Essa percepção sobre filhos aparece nas estatísticas. O principal fator responsável pelo encolhimento da população é a forte queda da taxa de fecundidade, que passou de 6 filhos por mulher para 1,7 em pouco mais de meio século. Resultado da entrada da mulher no mercado de trabalho e os meios contraceptivos mais eficazes.
E agora vem aumentando a parcela de famílias que decidem não ter filhos.

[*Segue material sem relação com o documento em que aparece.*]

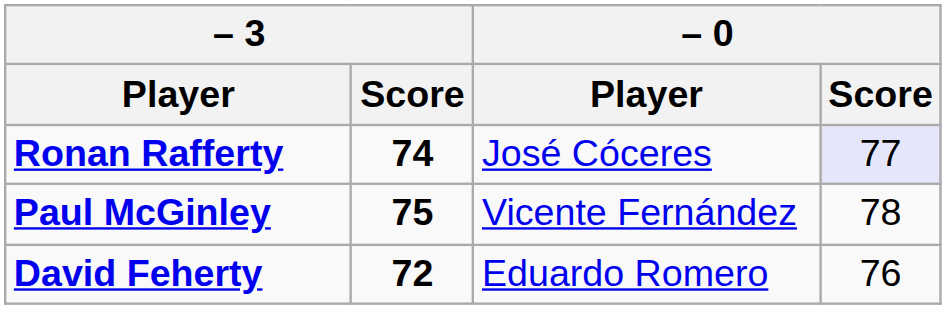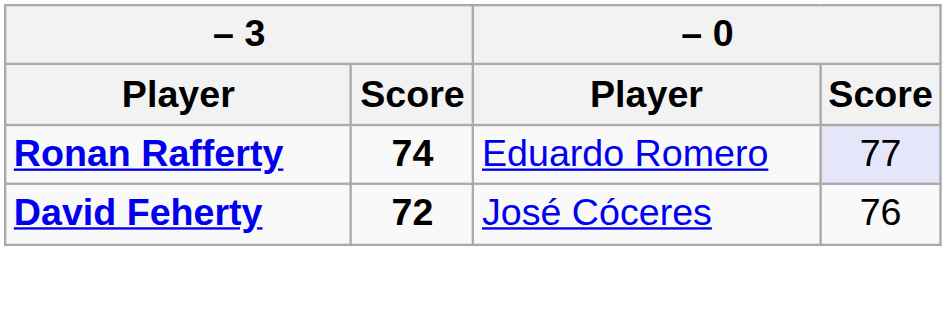Ronan Rafferty | – 0 / Player: José Cóceres -> Eduardo Romero
- row: Paul McGinley | 75 | Vicente Fernández | 78
David Feherty | – 0 / Player: Eduardo Romero -> José Cóceres
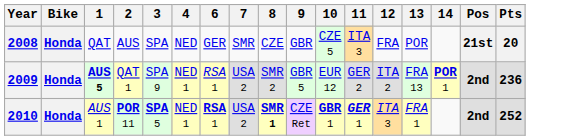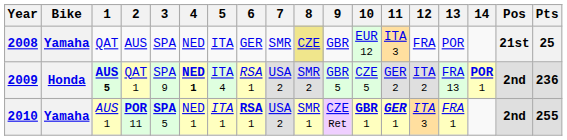+ column: 5 | ITA | ITA 4 | ITA 1
2008 | Bike: Honda -> Yamaha
2008 | 8: no background -> khaki background
2008 | 10: CZE 5 -> EUR 12
2008 | Pts: 20 -> 25
2009 | 4: normal -> bold
2009 | 10: EUR 12 -> CZE 5
2010 | Bike: Honda -> Yamaha
2010 | 8: bold -> normal
2010 | Pts: 252 -> 255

Júlia já trabalha e acabou de terminar um contrato de jovem aprendiz. Diz que vai fazer faculdade de Administração ou Biologia Marinha, mas dá mais valor ao trabalho, que concorre com a educação pela atenção do jovem:
"Tem que viver a vida".
A lembrança da inflação galopante ainda é vívida na memória de Alzira. Bordadeira, ela conta que o preço da linha era um no inicio da Rua da Alfândega (no Centro do Rio) e já tinha subido quando chegava no fim da rua.
Júlia e Mariana não têm ideia do que é esse cotidiano. Antes de elas nascerem, nos anos 1990, a inflação brasileira chegou a 5.000% ao ano. Os atuais 10% assustam uma geração que só conviveu com uma moeda e inflação de um dígito.